▶ **SOURCE PASSAGE**
==============================

2) a sad commentary, but i suppose we are products of our environment’s. moving from southern california to the south, i have first-hand knowledge of the many differences our regional upbringing can produce.

3) true, however, in my experience, chemistry far outweighs any sort of check-list.



I'll let you in on a little secret.. some guys find us gals that make lists to be quite attractive... what's even more fun is when they give us a check list to answer in return.. instant chemistry... :wink: bigsmile

and some don’t...so what you are saying here is that there are right and wrong answers?

i was under the impression that by asking “1) do you...2) do you...3) would you...?” you were asking us each for our opinions.

perhaps i misunderstood or i’m being misunderstood. i’ll tell you this, if i showed up for a date and she pulled out a pad and a pen and turned it into an interview, i would leave before she finished asking the first question. i would never subject myself to this kind of personality profiling, life achievement assessment or compatibility testing whatever you wish to call it. seems sort of degrading to me and i would most assuredly be insulted.

==============================

▶ **WORK REQUIRED**
Copy the part of the passage on dating checklists that opens with "3) true, however, in" and closes with "and wrong answers?", substituting "attraction" for "chemistry". Rely only on the passage on dating checklists.

==============================

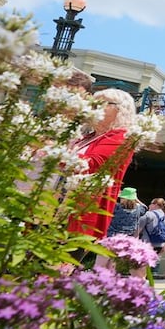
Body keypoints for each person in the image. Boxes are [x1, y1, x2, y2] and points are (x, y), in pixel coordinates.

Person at [68, 89, 137, 243]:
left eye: (103, 103)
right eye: (93, 103)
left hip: (83, 213)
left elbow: (93, 165)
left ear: (120, 110)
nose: (94, 107)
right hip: (55, 207)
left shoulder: (121, 137)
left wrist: (58, 153)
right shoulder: (87, 137)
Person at [134, 197, 165, 270]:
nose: (149, 205)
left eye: (151, 203)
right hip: (160, 245)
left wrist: (134, 243)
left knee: (142, 268)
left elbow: (138, 230)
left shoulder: (149, 214)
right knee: (153, 265)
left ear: (156, 205)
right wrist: (164, 245)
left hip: (147, 245)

==============================

▶ **TASK RESULT**
3) true, however, in my experience, attraction far outweighs any sort of check-list.



I'll let you in on a little secret.. some guys find us gals that make lists to be quite attractive... what's even more fun is when they give us a check list to answer in return.. instant attraction... :wink: bigsmile

and some don’t...so what you are saying here is that there are right and wrong answers?